To be done | Reproduce word for word the material from its first line up to and including the line with "title Kolejność znaków", and nothing beyond that.

Supplied records |

========================================================================

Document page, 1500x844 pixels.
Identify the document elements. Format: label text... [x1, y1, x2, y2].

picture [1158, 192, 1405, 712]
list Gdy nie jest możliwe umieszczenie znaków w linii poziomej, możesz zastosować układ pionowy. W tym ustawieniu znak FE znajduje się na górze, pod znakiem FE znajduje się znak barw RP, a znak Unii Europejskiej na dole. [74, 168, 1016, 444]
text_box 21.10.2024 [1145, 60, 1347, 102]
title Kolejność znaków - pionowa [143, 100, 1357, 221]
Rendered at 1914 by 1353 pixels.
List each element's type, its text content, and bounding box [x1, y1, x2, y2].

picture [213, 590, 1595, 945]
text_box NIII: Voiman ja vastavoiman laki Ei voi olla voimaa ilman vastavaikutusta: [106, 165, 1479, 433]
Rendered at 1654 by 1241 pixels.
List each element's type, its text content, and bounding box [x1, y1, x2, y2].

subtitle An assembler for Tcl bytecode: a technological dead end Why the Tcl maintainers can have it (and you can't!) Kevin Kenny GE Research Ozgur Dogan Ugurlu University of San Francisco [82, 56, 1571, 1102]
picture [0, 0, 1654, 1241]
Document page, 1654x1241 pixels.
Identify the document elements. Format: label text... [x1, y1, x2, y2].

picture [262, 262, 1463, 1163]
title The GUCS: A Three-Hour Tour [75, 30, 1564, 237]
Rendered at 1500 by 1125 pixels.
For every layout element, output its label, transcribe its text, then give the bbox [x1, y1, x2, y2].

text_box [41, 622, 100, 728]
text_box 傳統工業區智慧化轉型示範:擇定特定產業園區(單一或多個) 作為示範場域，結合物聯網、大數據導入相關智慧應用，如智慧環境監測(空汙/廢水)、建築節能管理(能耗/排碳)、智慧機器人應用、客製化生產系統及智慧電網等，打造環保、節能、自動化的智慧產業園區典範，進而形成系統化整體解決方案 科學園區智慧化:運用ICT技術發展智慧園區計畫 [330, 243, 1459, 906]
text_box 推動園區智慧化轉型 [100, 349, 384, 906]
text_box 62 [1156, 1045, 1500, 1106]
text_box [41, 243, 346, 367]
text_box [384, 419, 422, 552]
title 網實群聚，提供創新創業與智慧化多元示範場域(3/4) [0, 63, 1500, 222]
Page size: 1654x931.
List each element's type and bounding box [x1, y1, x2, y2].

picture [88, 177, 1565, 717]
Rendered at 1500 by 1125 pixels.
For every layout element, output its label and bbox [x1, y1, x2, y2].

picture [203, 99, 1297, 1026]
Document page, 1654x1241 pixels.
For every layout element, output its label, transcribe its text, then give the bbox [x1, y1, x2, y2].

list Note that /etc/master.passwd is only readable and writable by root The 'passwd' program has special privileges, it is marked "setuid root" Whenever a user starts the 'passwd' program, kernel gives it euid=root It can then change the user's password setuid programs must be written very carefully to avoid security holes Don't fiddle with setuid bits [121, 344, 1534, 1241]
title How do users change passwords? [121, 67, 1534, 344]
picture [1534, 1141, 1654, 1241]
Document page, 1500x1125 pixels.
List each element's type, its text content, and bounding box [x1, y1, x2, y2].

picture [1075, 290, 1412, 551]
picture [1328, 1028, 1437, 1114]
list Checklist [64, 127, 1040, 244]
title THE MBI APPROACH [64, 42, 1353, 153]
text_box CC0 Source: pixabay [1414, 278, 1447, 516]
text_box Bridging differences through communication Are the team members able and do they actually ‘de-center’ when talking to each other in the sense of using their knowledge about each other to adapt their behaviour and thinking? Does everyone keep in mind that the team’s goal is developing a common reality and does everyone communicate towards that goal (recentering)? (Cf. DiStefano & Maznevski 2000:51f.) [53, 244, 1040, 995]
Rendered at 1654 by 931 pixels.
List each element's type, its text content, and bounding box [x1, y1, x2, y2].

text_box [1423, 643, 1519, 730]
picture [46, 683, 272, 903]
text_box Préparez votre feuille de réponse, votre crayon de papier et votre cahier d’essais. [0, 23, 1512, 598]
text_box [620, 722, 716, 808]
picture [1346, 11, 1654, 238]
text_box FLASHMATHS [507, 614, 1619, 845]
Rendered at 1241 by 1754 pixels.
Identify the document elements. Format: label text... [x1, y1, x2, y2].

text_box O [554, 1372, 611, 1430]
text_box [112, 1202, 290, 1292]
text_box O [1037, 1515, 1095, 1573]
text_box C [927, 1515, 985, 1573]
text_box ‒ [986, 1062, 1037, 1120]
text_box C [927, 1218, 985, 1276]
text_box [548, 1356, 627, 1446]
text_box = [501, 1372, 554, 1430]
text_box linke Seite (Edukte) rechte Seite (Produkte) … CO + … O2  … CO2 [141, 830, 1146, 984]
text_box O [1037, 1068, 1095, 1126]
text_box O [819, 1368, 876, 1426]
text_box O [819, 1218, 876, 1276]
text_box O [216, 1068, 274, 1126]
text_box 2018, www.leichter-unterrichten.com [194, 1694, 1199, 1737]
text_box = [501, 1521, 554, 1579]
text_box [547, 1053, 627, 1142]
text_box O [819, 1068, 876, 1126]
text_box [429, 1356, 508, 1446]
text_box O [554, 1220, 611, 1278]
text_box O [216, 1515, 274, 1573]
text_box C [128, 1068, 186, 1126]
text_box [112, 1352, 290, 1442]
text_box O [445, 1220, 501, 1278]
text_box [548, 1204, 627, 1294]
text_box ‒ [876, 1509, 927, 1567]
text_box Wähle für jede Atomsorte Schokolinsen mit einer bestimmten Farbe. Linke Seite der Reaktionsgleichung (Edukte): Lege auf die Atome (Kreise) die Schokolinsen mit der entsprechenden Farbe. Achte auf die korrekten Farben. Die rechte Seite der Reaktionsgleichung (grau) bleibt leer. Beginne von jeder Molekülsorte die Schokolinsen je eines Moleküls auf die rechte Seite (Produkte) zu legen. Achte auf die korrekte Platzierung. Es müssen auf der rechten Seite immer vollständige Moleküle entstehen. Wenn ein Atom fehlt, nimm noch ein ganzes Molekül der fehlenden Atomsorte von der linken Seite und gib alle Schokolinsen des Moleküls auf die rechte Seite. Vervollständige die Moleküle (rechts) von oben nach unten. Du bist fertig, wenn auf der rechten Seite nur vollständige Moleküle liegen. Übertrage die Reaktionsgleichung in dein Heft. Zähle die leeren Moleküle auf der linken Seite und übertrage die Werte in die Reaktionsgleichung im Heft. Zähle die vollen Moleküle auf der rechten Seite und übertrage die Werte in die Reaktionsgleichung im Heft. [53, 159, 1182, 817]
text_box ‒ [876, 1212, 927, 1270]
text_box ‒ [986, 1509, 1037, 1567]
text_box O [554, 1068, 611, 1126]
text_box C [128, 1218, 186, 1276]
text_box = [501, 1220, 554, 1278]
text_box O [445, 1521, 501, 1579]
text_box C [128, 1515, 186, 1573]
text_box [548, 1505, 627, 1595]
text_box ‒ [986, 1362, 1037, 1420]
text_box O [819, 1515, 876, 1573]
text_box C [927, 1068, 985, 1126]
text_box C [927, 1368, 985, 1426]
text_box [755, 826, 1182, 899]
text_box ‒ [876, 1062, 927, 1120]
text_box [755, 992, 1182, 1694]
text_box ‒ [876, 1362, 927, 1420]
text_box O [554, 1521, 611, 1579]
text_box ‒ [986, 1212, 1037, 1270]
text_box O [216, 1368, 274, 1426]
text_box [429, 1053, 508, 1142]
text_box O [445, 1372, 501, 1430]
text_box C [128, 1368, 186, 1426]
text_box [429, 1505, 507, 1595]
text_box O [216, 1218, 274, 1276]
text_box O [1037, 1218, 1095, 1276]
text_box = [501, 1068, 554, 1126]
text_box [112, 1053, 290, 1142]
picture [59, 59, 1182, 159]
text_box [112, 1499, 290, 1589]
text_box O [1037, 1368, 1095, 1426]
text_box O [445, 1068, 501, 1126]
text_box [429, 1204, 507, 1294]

========================================================================

Output below |
Document page, 1500x844 pixels.
Identify the document elements. Format: label text... [x1, y1, x2, y2].

picture [1158, 192, 1405, 712]
list Gdy nie jest możliwe umieszczenie znaków w linii poziomej, możesz zastosować układ pionowy. W tym ustawieniu znak FE znajduje się na górze, pod znakiem FE znajduje się znak barw RP, a znak Unii Europejskiej na dole. [74, 168, 1016, 444]
text_box 21.10.2024 [1145, 60, 1347, 102]
title Kolejność znaków - pionowa [143, 100, 1357, 221]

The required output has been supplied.